Sept. 4 (Bloomberg) -- U.S. stock futures rose, with the Standard & Poor’s 500 Index near an all-time high, after the European Central Bank unexpectedly cut interest rates and announced a bond-buying program to stimulate economic growth.
Futures on the S&P 500 expiring this month added 0.4 percent to 2,005.7 at 8:33 a.m. in New York. Dow Jones Industrial Average contracts rose 45 points, or 0.3 percent, to 17,118.
The ECB reduced all three of its main interest rates by 10 basis points, dropping the benchmark rate to 0.05 percent and the deposit rate to minus 0.2 percent. A reduction in the benchmark rate was predicted by just 6 of 57 economists in a Bloomberg News survey.
The cuts come three months after a historic package of stimulus measures and two weeks after ECB President Mario Draghi signaled he was ready to act again amid a mounting threat of deflation and rising tensions with Russia.
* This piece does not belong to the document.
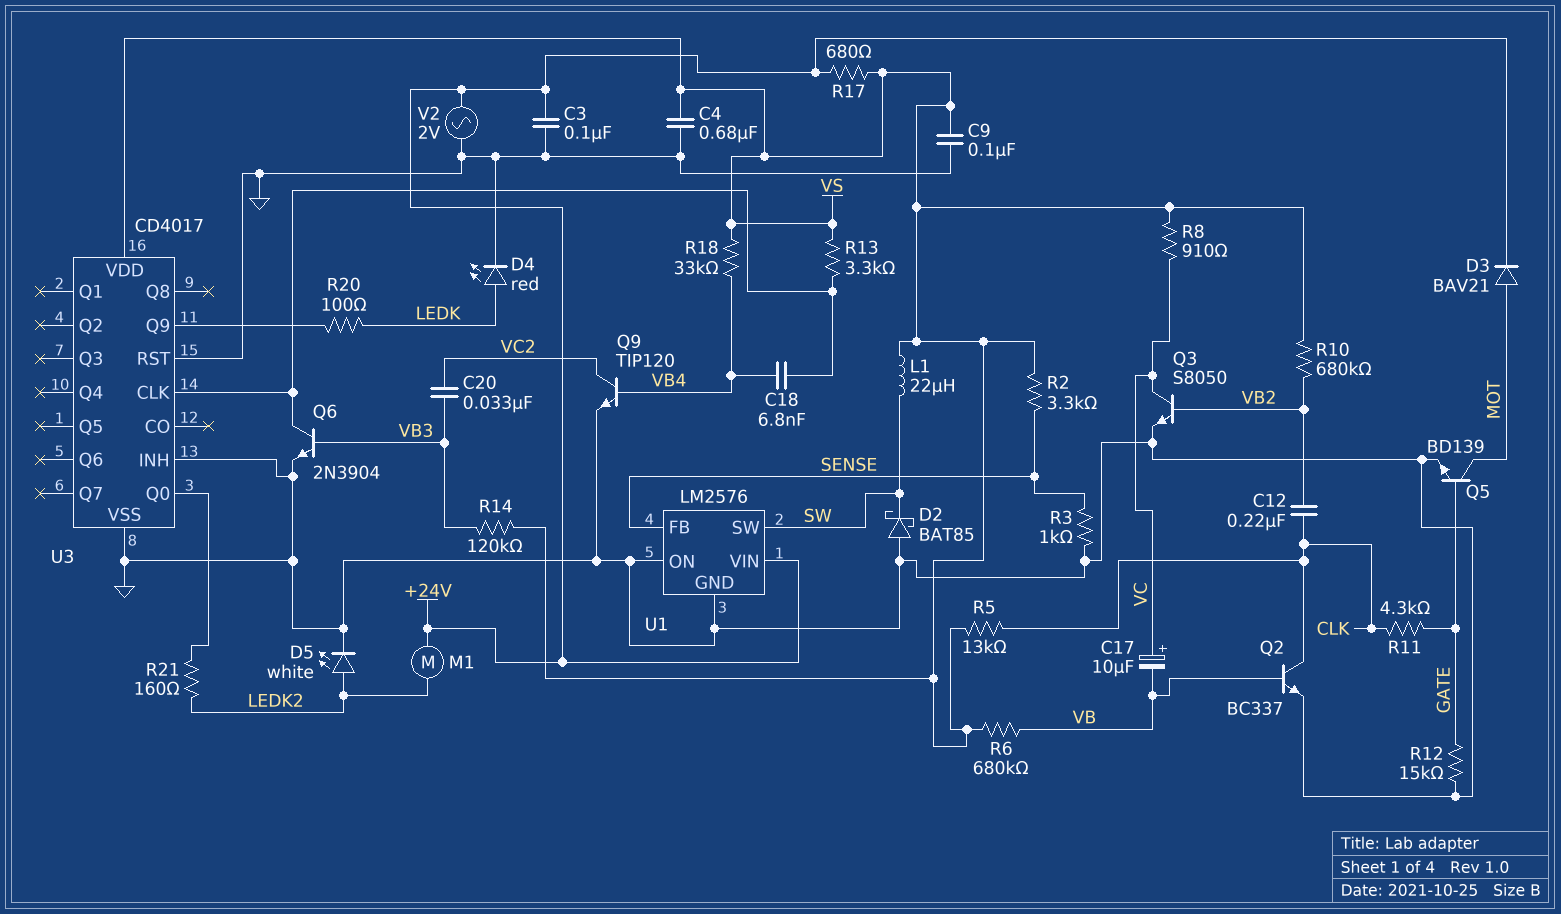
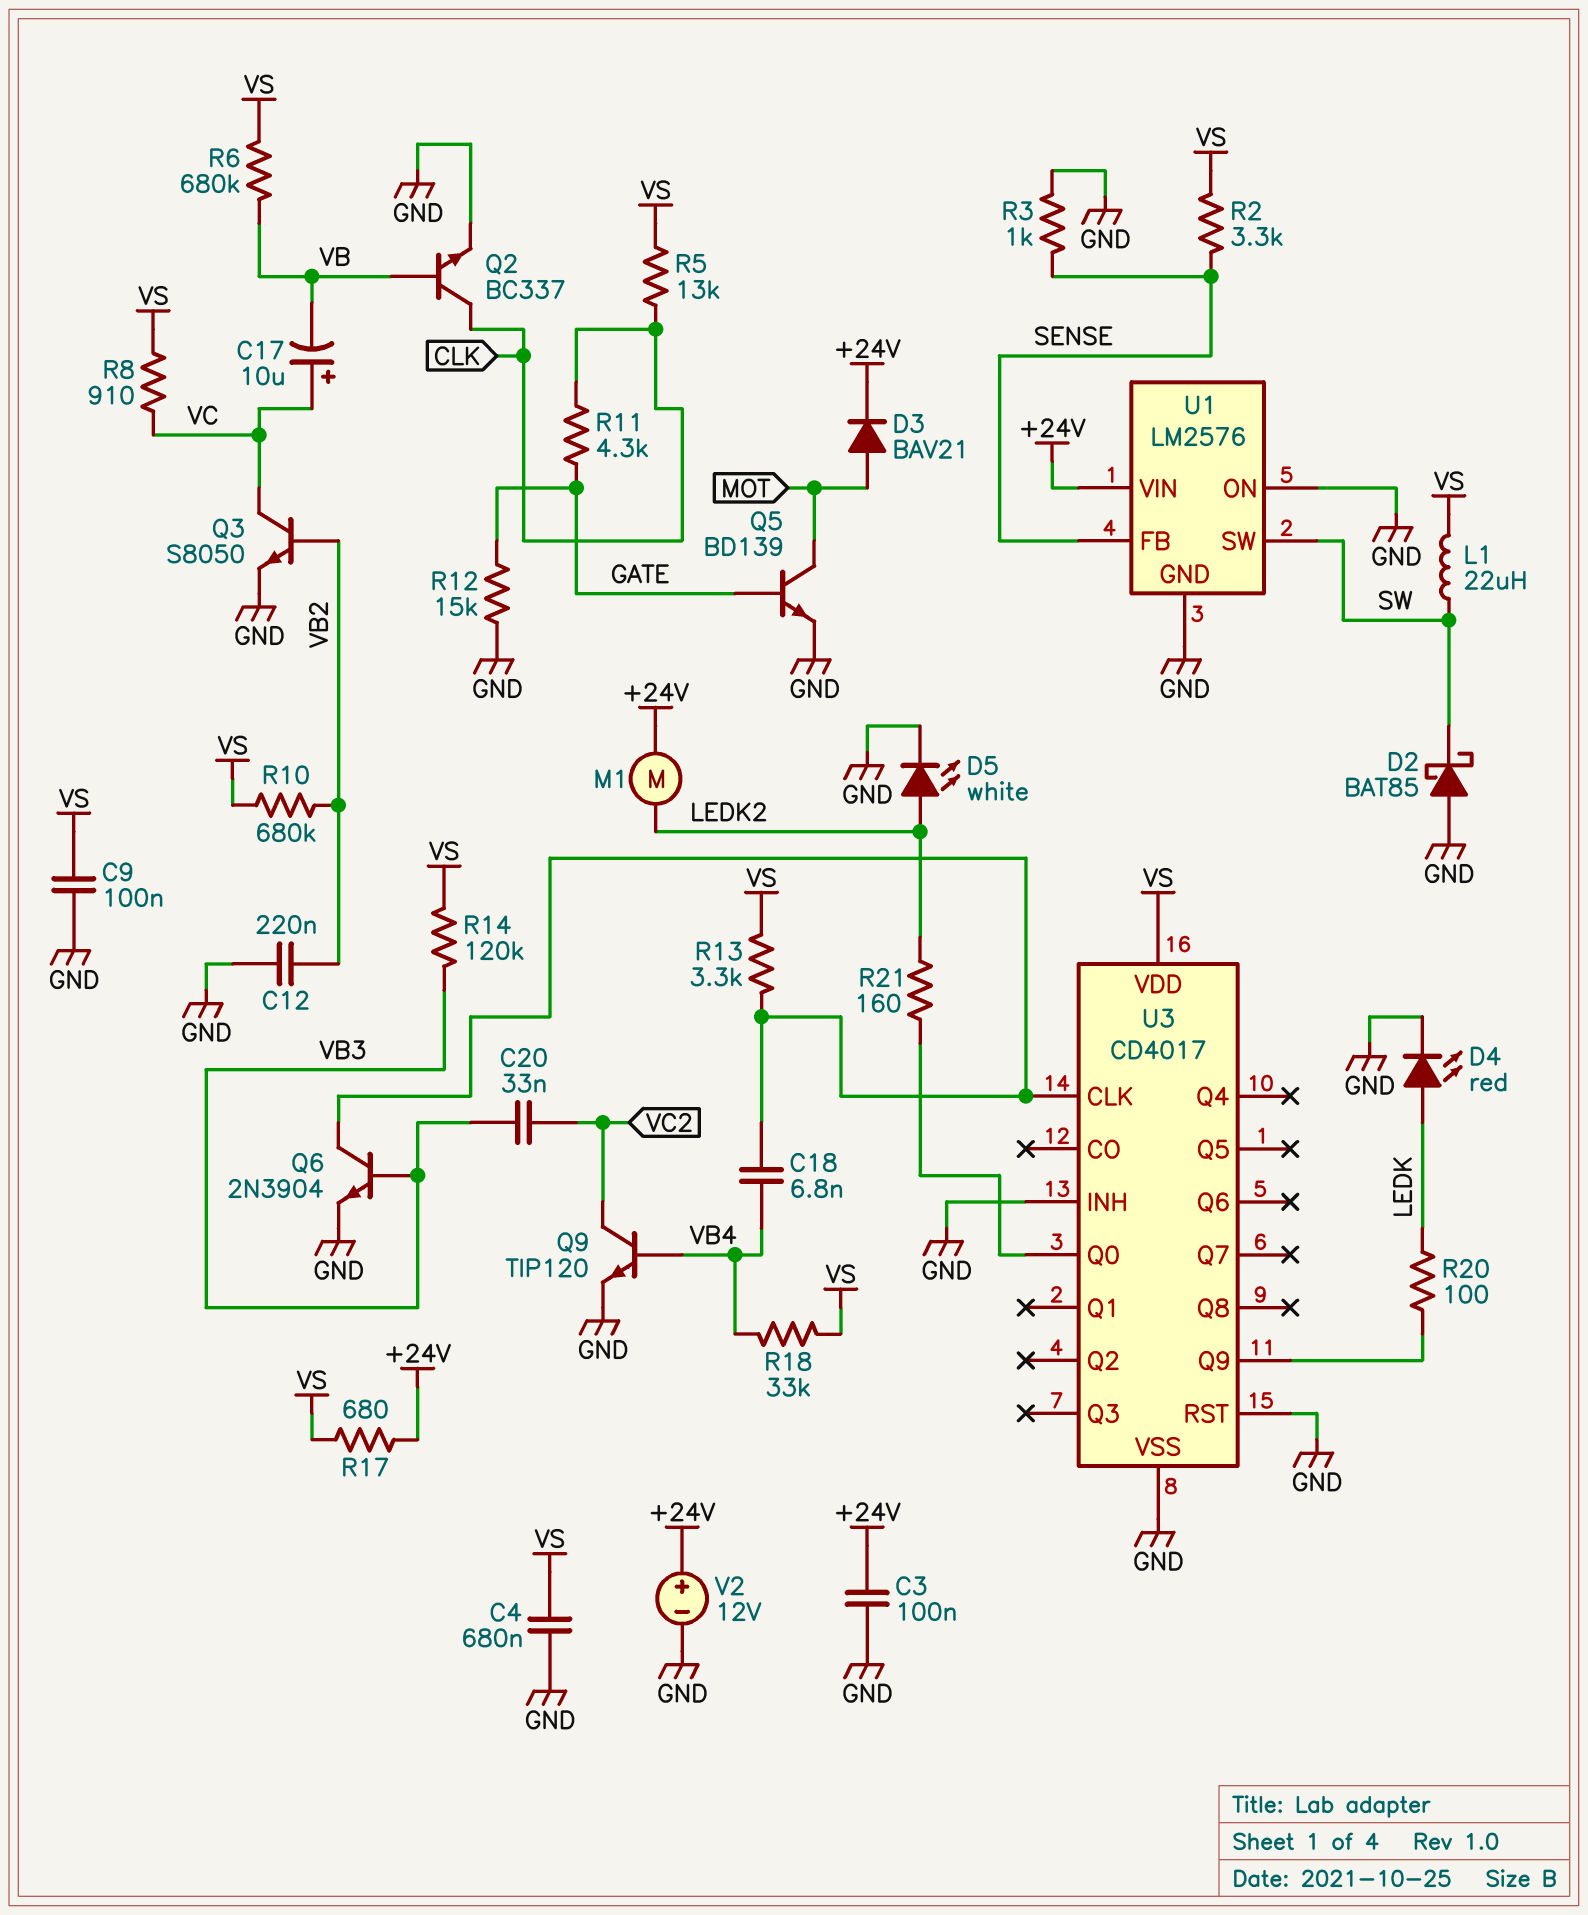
C12: 220nF (CLK, VB2) -> 220nF (GND, VB2)
V2: AC 2V (+24V, GND) -> 12V (plus +24V, minus GND)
The U.S. equity gauge slipped yesterday, erasing gains after reaching a record, amid conflicting reports about progress on a peace plan for Ukraine.
Data today showed applications for unemployment benefits in the U.S. were little changed last week as an improving economy prompted businesses to retain staff. Jobless claims rose by 4,000 to 302,000 in the week ended Aug. 30. The median forecast of 49 economists surveyed by Bloomberg called for 300,000. The total number of people on benefit rolls fell to the lowest level in more than seven years.
A private report on payrolls indicated U.S. firms added 204,000 jobs in August, fewer than the 220,000 estimated in a Bloomberg survey of economists.
The monthly Labor Department jobs report due tomorrow will show that companies boosted payrolls in August by more than 200,000 for a seventh-straight month, according to a separate Bloomberg survey.